TASK OBJECTIVE » Extract every line of text from the material below and copy each one character for character, leaving out the pictures.

RECORDS FOR PROCESSING »
• • • • •

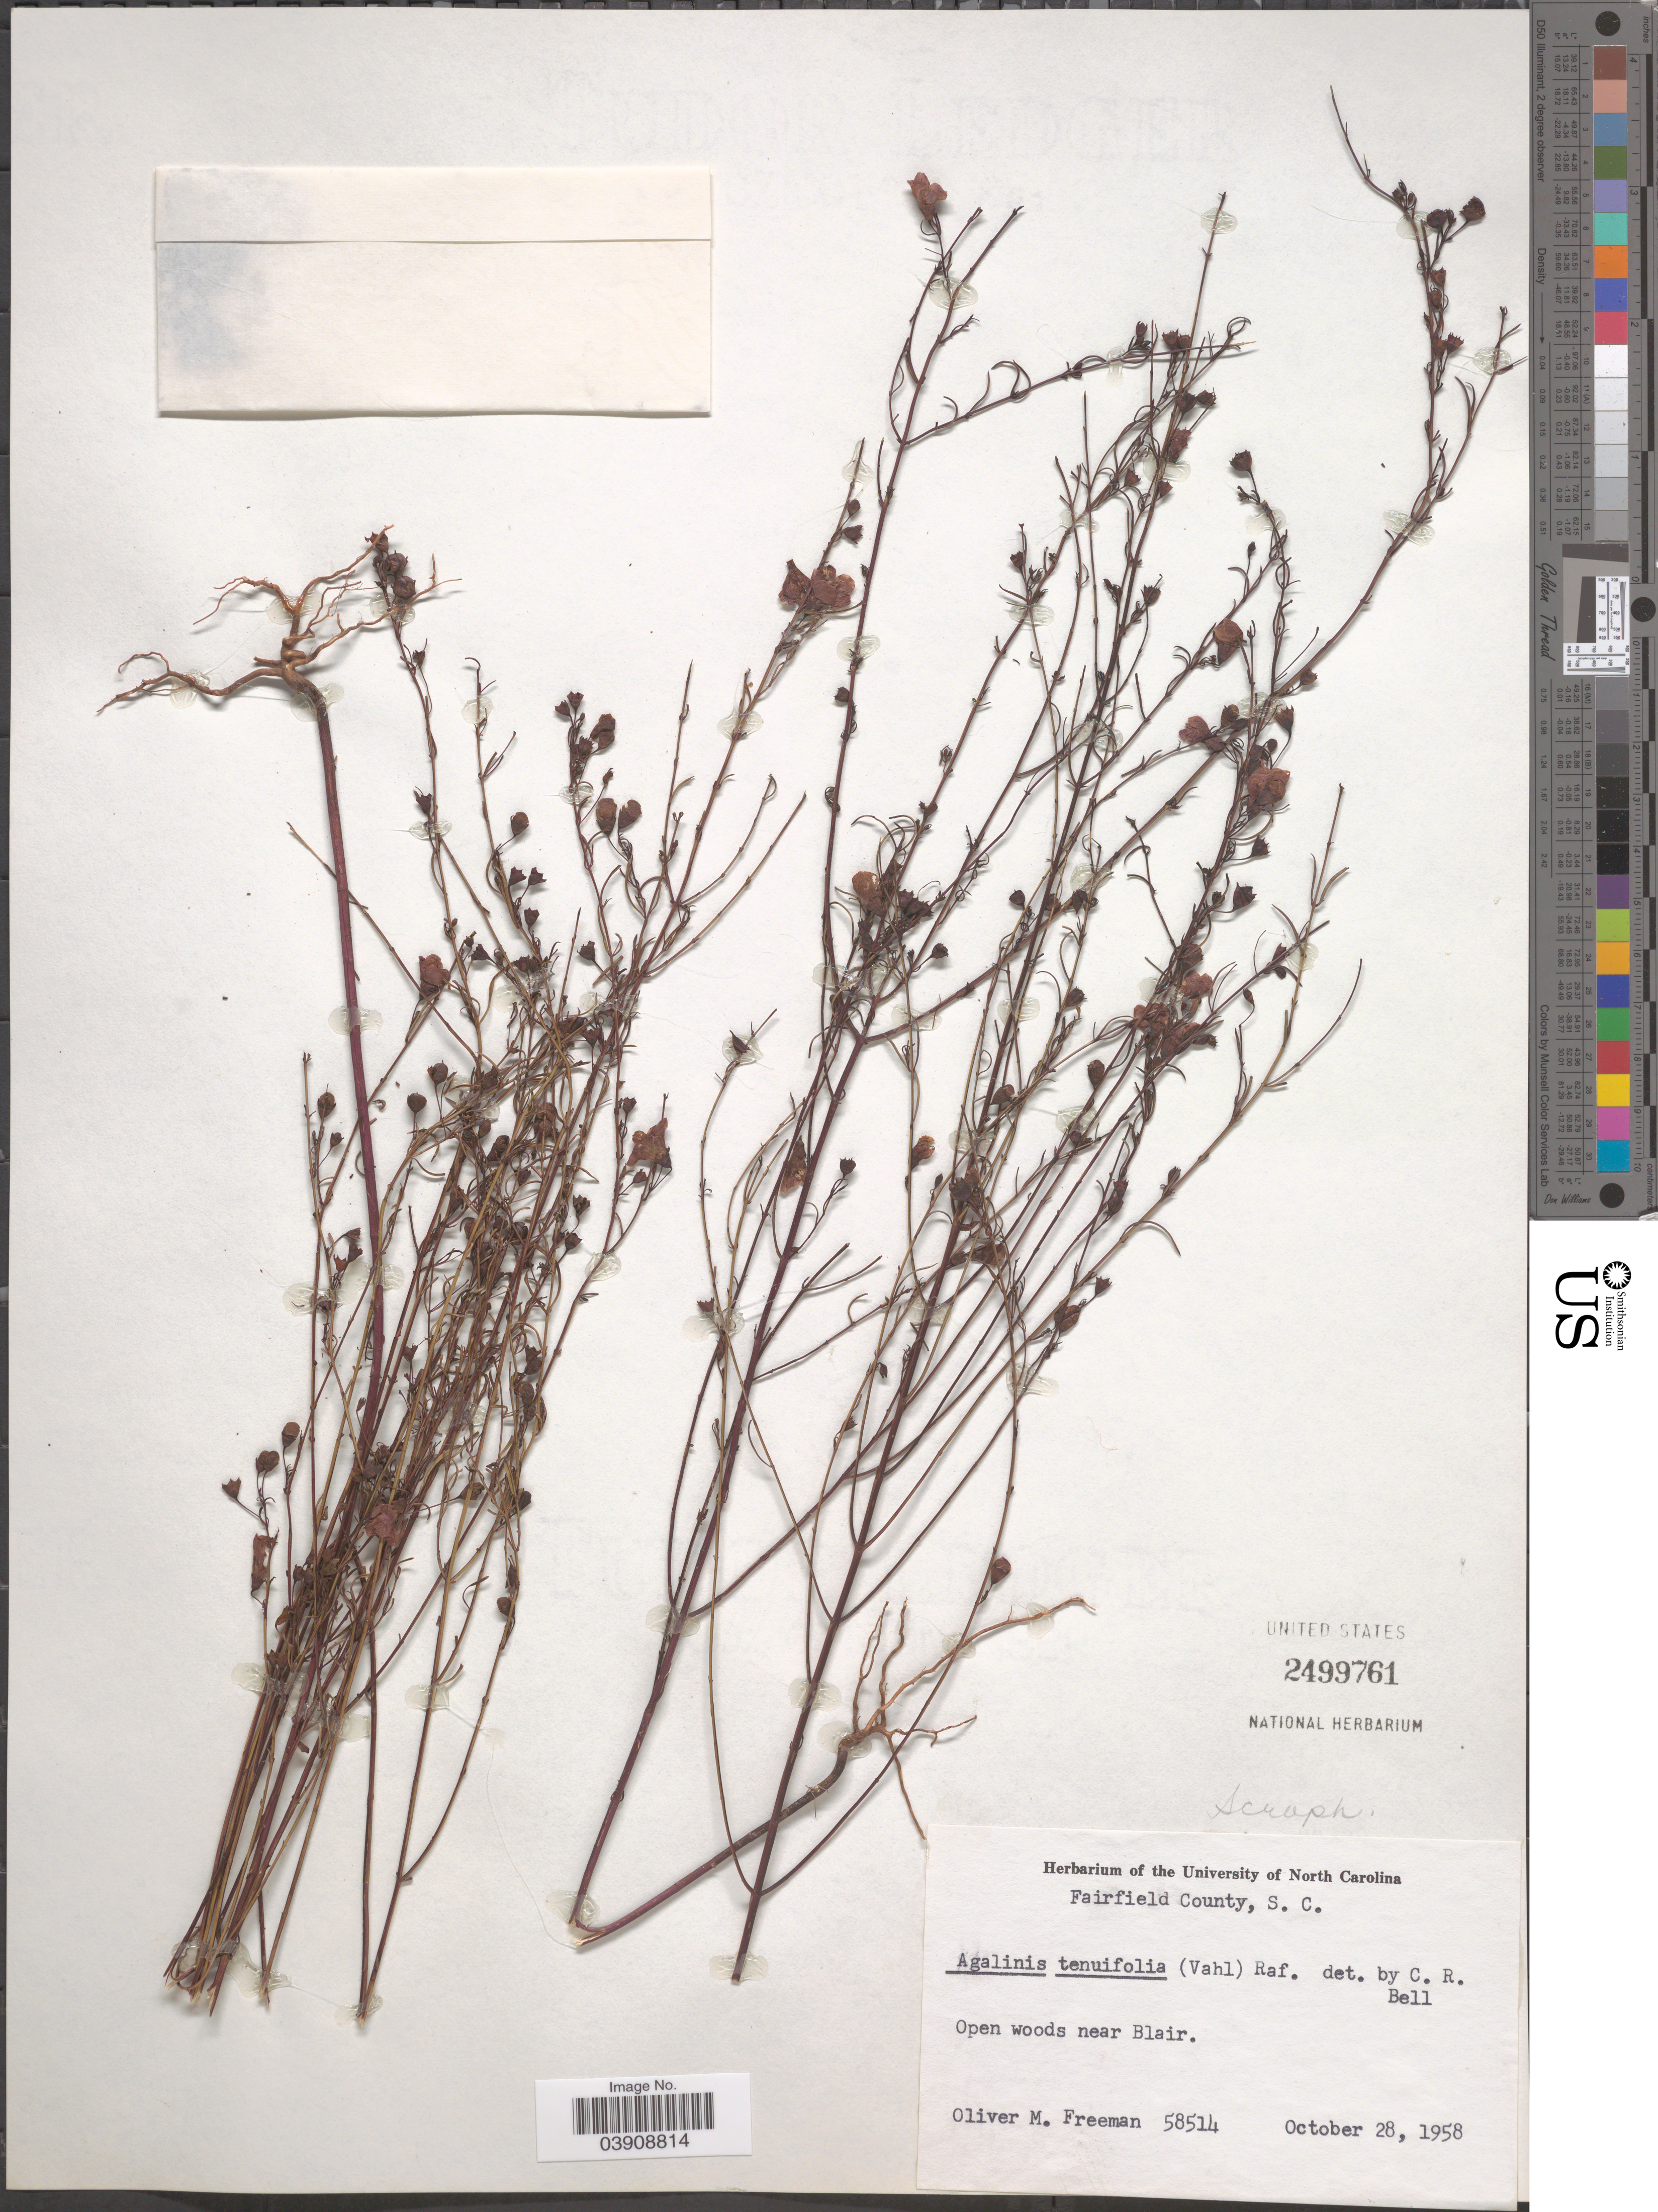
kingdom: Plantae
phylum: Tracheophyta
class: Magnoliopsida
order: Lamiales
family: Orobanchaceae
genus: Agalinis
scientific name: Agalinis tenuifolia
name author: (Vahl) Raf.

• • • • •

RESPONSE TO THE TASK »
kingdom: Plantae
phylum: Tracheophyta
class: Magnoliopsida
order: Lamiales
family: Orobanchaceae
genus: Agalinis
scientific name: Agalinis tenuifolia
name author: (Vahl) Raf.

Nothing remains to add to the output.